Não existe barra de estamina em Greedfall, mas isso não significa que é possível golpear sem parar, os inimigos defendem, desviam, contra-atacam e tudo isso contribui para deixar De Sardet suscetível a danos maiores se o seu equilíbrio for quebrado, além da demora para se recompor e voltar a atacar.
E para quem gosta de estudar mais o combate ou ser mais metódico existe um botão chamado Pausa Tática, e como o nome já revela, ele pausa a peleja e permite que o jogador escolha a próxima ação, seja se curar, colocar uma armadilha no chão, escolher um feitiço para paralisar o inimigo, checar se seus companheiros ainda estão vivos, etc.
Já para os que preferem um combate mais fluído e não pretendem utilizar tanto essa tática, até 8 atalhos para poções, feitiços e itens podem ser atribuídos nas setas do d-pad para o uso durante o combate.
Things are about to get dicey!
Apesar das diversas qualidades que Greedfall têm, e que me fizeram gostar bastante dele, existem problemas causados principalmente pelo balanço entre dois motivos: a ambição na criação de uma nova propriedade intelectual tão robusta e um orçamento não tão grande assim.

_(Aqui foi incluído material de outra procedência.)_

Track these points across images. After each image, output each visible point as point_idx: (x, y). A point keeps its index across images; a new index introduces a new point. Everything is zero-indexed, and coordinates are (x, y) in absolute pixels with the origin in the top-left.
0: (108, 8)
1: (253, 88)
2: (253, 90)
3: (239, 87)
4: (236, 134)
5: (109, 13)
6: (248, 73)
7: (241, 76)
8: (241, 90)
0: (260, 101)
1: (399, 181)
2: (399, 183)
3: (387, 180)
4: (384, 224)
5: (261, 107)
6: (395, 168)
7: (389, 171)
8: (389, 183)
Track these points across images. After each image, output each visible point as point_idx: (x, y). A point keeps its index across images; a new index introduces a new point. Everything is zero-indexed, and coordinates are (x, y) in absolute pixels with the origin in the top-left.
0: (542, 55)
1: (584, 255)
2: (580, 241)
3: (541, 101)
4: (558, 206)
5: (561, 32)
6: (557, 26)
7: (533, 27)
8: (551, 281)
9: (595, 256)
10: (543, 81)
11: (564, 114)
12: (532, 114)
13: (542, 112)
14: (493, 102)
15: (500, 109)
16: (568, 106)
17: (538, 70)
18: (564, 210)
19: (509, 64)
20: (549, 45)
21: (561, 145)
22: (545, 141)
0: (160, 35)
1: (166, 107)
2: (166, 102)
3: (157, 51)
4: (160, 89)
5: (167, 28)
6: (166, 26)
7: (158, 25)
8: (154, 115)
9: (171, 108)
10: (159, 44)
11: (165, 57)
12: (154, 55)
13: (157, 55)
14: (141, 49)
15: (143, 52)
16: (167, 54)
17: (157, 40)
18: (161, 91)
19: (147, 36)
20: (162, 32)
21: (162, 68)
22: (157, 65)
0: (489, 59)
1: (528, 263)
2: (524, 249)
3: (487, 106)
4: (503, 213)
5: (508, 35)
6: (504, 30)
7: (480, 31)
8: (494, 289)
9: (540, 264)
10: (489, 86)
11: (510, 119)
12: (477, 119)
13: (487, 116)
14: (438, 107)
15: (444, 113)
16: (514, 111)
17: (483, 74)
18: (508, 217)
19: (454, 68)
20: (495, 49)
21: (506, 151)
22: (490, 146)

É notável o quanto a desenvolvedora não poupou dinheiro para a construção da ambientação, roteiro e da dublagem dos personagens, além da criação de um dialeto falado pelos nativos, mas em outros ponto fica nítido a economia ou falta de recursos.
O jogo é muito bonito e detalhado, mas não chega a ser deslumbrante e é comum encontrar NPCs que tem o mesmo rosto mesmo em cidades diferentes, ou prédios com construção idêntica, como os palácios das três maiores cidades que são exatamente iguais estruturalmente e em posição dos cômodos só mudando a decoração.
Talvez esse seja um preciosismo exagerado, mas isso prejudica bastante a imersão no mundo fantástico que foi criado para Greedfall.
Os loadings não são muito demorados quando se faz uma viagem rápida entre uma cidades e inexistentes quando se viaja entre acampamentos de uma mesma região, e isso é excelente já que você vai precisar viajar muito entre regiões, principalmente a partir da segunda metade do jogo.
Mas algo que me incomodou, e já foi mencionado anteriormente, é como a animação da boca dos personagens é horrível durante os diálogos.
É um contraste muito grande entre o nível de detalhamento do rosto deles, que é muito bom, com uma animação de diálogos tão ruim, principalmente em um game que você vai passar boa parte do tempo conversando.
Terra à vista?
Felizmente a parceria entre Spiders Studios e Focus Home Interactive deve seguir firme no futuro já que está celebrou um aumento de 135% nos seus ganhos em comparação ao ano anterior, segundo o relatório fiscal publicado no site da empresa, com um dos carros chefes sendo justamente Greedfall.
Isso é ótimo para um estúdio como a Spiders que vem tentando a um tempo emplacar um RPG bom sem tanto sucesso. Quem sabe em breve possamos ser surpreendidos com o anúncio do desenvolvimento de um novo título ambientado neste mundo ou mesmo uma nova IP com características similares.
No geral, apesar dos defeitos, o saldo deixado por Greedfall é extremamente positivo ao conseguir criar uma mistura tão rica entre temas polêmicos como colonização, ciência, religião e misticismo com uma jogabilidade competente e cheia de possibilidades que me fizeram passar horas e horas imerso na ilha de Teer Fradee.
A análise de Greedfall foi escrita com base em uma cópia de PS4 fornecida pela assessoria de imprensa do jogo.